# [Task]
Output every line of the data below verbatim, in its original order and with its original line breaks.
──────
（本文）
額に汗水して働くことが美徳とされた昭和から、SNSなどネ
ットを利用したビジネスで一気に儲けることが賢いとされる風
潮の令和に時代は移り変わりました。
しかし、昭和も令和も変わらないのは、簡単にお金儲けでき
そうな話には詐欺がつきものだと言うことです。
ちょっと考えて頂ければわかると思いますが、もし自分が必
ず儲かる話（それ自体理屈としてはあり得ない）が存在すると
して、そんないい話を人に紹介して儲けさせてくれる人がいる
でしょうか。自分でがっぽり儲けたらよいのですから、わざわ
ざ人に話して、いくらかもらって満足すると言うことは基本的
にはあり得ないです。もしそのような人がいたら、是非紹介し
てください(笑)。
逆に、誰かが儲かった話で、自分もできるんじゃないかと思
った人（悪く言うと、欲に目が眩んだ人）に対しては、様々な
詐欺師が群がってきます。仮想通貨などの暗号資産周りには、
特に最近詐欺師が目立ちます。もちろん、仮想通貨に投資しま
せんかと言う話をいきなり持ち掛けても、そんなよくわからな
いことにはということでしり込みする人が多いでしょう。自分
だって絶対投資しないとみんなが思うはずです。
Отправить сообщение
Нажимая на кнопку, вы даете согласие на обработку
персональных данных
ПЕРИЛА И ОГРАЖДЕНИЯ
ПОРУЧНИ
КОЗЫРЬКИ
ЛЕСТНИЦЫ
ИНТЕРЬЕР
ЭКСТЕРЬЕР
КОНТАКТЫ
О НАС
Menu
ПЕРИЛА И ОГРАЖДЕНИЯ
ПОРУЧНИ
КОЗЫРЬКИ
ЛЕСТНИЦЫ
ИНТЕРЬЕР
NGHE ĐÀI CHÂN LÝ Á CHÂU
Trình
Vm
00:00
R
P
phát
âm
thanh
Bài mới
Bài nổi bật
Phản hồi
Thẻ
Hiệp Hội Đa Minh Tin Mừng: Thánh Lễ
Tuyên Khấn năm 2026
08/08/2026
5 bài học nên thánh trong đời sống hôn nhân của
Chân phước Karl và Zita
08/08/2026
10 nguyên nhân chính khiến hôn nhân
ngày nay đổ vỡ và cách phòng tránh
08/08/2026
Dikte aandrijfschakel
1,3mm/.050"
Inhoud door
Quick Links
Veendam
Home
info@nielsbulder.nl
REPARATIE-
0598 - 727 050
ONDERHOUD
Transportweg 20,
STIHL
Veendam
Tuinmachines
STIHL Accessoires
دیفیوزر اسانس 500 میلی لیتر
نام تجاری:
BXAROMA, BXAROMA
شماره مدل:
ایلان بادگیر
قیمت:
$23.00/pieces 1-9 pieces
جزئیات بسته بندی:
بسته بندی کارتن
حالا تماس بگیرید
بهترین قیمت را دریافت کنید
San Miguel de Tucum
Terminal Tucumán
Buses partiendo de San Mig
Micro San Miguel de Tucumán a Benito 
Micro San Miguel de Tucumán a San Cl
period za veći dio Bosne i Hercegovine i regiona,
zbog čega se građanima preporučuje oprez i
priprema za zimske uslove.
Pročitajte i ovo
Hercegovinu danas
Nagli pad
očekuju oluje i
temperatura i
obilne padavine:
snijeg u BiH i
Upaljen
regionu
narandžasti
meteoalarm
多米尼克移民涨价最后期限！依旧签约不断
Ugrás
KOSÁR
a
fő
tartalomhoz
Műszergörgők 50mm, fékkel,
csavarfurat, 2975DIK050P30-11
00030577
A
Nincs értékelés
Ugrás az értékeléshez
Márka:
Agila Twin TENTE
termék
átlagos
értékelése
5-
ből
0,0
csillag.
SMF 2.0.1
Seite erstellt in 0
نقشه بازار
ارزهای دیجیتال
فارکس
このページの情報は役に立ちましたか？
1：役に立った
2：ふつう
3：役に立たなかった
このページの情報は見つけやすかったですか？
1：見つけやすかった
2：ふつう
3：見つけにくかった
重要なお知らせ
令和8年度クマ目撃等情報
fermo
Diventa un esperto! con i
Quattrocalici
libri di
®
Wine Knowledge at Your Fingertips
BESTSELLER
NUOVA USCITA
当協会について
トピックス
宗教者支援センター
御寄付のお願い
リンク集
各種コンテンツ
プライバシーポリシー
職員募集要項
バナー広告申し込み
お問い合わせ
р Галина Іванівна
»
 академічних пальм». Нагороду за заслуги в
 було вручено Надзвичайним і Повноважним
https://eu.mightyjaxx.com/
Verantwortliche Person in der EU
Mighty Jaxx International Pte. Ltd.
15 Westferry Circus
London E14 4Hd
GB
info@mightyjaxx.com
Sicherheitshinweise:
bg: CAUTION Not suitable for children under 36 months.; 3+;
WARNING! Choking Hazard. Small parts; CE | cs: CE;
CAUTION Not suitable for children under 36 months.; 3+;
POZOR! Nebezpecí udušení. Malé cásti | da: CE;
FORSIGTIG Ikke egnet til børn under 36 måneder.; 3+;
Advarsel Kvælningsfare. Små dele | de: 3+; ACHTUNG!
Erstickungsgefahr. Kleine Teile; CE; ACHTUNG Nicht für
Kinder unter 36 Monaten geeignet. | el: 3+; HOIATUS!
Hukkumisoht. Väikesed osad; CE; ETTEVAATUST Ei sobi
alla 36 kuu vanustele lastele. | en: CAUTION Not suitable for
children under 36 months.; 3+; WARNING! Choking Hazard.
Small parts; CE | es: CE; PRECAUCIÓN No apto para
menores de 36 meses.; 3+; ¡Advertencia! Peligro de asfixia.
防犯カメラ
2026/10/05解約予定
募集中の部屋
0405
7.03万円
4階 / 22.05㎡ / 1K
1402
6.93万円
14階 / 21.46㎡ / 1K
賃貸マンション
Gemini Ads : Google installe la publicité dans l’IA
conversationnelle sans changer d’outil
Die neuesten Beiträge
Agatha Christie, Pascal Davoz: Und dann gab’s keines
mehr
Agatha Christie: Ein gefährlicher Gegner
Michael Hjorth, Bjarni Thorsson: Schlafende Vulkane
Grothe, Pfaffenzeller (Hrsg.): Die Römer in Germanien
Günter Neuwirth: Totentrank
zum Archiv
──────
# [Response to the exercise]
（本文）
額に汗水して働くことが美徳とされた昭和から、SNSなどネ
ットを利用したビジネスで一気に儲けることが賢いとされる風
潮の令和に時代は移り変わりました。
しかし、昭和も令和も変わらないのは、簡単にお金儲けでき
そうな話には詐欺がつきものだと言うことです。
ちょっと考えて頂ければわかると思いますが、もし自分が必
ず儲かる話（それ自体理屈としてはあり得ない）が存在すると
して、そんないい話を人に紹介して儲けさせてくれる人がいる
でしょうか。自分でがっぽり儲けたらよいのですから、わざわ
ざ人に話して、いくらかもらって満足すると言うことは基本的
にはあり得ないです。もしそのような人がいたら、是非紹介し
てください(笑)。
逆に、誰かが儲かった話で、自分もできるんじゃないかと思
った人（悪く言うと、欲に目が眩んだ人）に対しては、様々な
詐欺師が群がってきます。仮想通貨などの暗号資産周りには、
特に最近詐欺師が目立ちます。もちろん、仮想通貨に投資しま
せんかと言う話をいきなり持ち掛けても、そんなよくわからな
いことにはということでしり込みする人が多いでしょう。自分
だって絶対投資しないとみんなが思うはずです。
Отправить сообщение
Нажимая на кнопку, вы даете согласие на обработку
персональных данных
ПЕРИЛА И ОГРАЖДЕНИЯ
ПОРУЧНИ
КОЗЫРЬКИ
ЛЕСТНИЦЫ
ИНТЕРЬЕР
ЭКСТЕРЬЕР
КОНТАКТЫ
О НАС
Menu
ПЕРИЛА И ОГРАЖДЕНИЯ
ПОРУЧНИ
КОЗЫРЬКИ
ЛЕСТНИЦЫ
ИНТЕРЬЕР
NGHE ĐÀI CHÂN LÝ Á CHÂU
Trình
Vm
00:00
R
P
phát
âm
thanh
Bài mới
Bài nổi bật
Phản hồi
Thẻ
Hiệp Hội Đa Minh Tin Mừng: Thánh Lễ
Tuyên Khấn năm 2026
08/08/2026
5 bài học nên thánh trong đời sống hôn nhân của
Chân phước Karl và Zita
08/08/2026
10 nguyên nhân chính khiến hôn nhân
ngày nay đổ vỡ và cách phòng tránh
08/08/2026
Dikte aandrijfschakel
1,3mm/.050"
Inhoud door
Quick Links
Veendam
Home
info@nielsbulder.nl
REPARATIE-
0598 - 727 050
ONDERHOUD
Transportweg 20,
STIHL
Veendam
Tuinmachines
STIHL Accessoires
دیفیوزر اسانس 500 میلی لیتر
نام تجاری:
BXAROMA, BXAROMA
شماره مدل:
ایلان بادگیر
قیمت:
$23.00/pieces 1-9 pieces
جزئیات بسته بندی:
بسته بندی کارتن
حالا تماس بگیرید
بهترین قیمت را دریافت کنید
San Miguel de Tucum
Terminal Tucumán
Buses partiendo de San Mig
Micro San Miguel de Tucumán a Benito 
Micro San Miguel de Tucumán a San Cl
period za veći dio Bosne i Hercegovine i regiona,
zbog čega se građanima preporučuje oprez i
priprema za zimske uslove.
Pročitajte i ovo
Hercegovinu danas
Nagli pad
očekuju oluje i
temperatura i
obilne padavine:
snijeg u BiH i
Upaljen
regionu
narandžasti
meteoalarm
多米尼克移民涨价最后期限！依旧签约不断
Ugrás
KOSÁR
a
fő
tartalomhoz
Műszergörgők 50mm, fékkel,
csavarfurat, 2975DIK050P30-11
00030577
A
Nincs értékelés
Ugrás az értékeléshez
Márka:
Agila Twin TENTE
termék
átlagos
értékelése
5-
ből
0,0
csillag.
SMF 2.0.1
Seite erstellt in 0
نقشه بازار
ارزهای دیجیتال
فارکس
このページの情報は役に立ちましたか？
1：役に立った
2：ふつう
3：役に立たなかった
このページの情報は見つけやすかったですか？
1：見つけやすかった
2：ふつう
3：見つけにくかった
重要なお知らせ
令和8年度クマ目撃等情報
fermo
Diventa un esperto! con i
Quattrocalici
libri di
®
Wine Knowledge at Your Fingertips
BESTSELLER
NUOVA USCITA
当協会について
トピックス
宗教者支援センター
御寄付のお願い
リンク集
各種コンテンツ
プライバシーポリシー
職員募集要項
バナー広告申し込み
お問い合わせ
р Галина Іванівна
»
 академічних пальм». Нагороду за заслуги в
 було вручено Надзвичайним і Повноважним
https://eu.mightyjaxx.com/
Verantwortliche Person in der EU
Mighty Jaxx International Pte. Ltd.
15 Westferry Circus
London E14 4Hd
GB
info@mightyjaxx.com
Sicherheitshinweise:
bg: CAUTION Not suitable for children under 36 months.; 3+;
WARNING! Choking Hazard. Small parts; CE | cs: CE;
CAUTION Not suitable for children under 36 months.; 3+;
POZOR! Nebezpecí udušení. Malé cásti | da: CE;
FORSIGTIG Ikke egnet til børn under 36 måneder.; 3+;
Advarsel Kvælningsfare. Små dele | de: 3+; ACHTUNG!
Erstickungsgefahr. Kleine Teile; CE; ACHTUNG Nicht für
Kinder unter 36 Monaten geeignet. | el: 3+; HOIATUS!
Hukkumisoht. Väikesed osad; CE; ETTEVAATUST Ei sobi
alla 36 kuu vanustele lastele. | en: CAUTION Not suitable for
children under 36 months.; 3+; WARNING! Choking Hazard.
Small parts; CE | es: CE; PRECAUCIÓN No apto para
menores de 36 meses.; 3+; ¡Advertencia! Peligro de asfixia.
防犯カメラ
2026/10/05解約予定
募集中の部屋
0405
7.03万円
4階 / 22.05㎡ / 1K
1402
6.93万円
14階 / 21.46㎡ / 1K
賃貸マンション
Gemini Ads : Google installe la publicité dans l’IA
conversationnelle sans changer d’outil
Die neuesten Beiträge
Agatha Christie, Pascal Davoz: Und dann gab’s keines
mehr
Agatha Christie: Ein gefährlicher Gegner
Michael Hjorth, Bjarni Thorsson: Schlafende Vulkane
Grothe, Pfaffenzeller (Hrsg.): Die Römer in Germanien
Günter Neuwirth: Totentrank
zum Archiv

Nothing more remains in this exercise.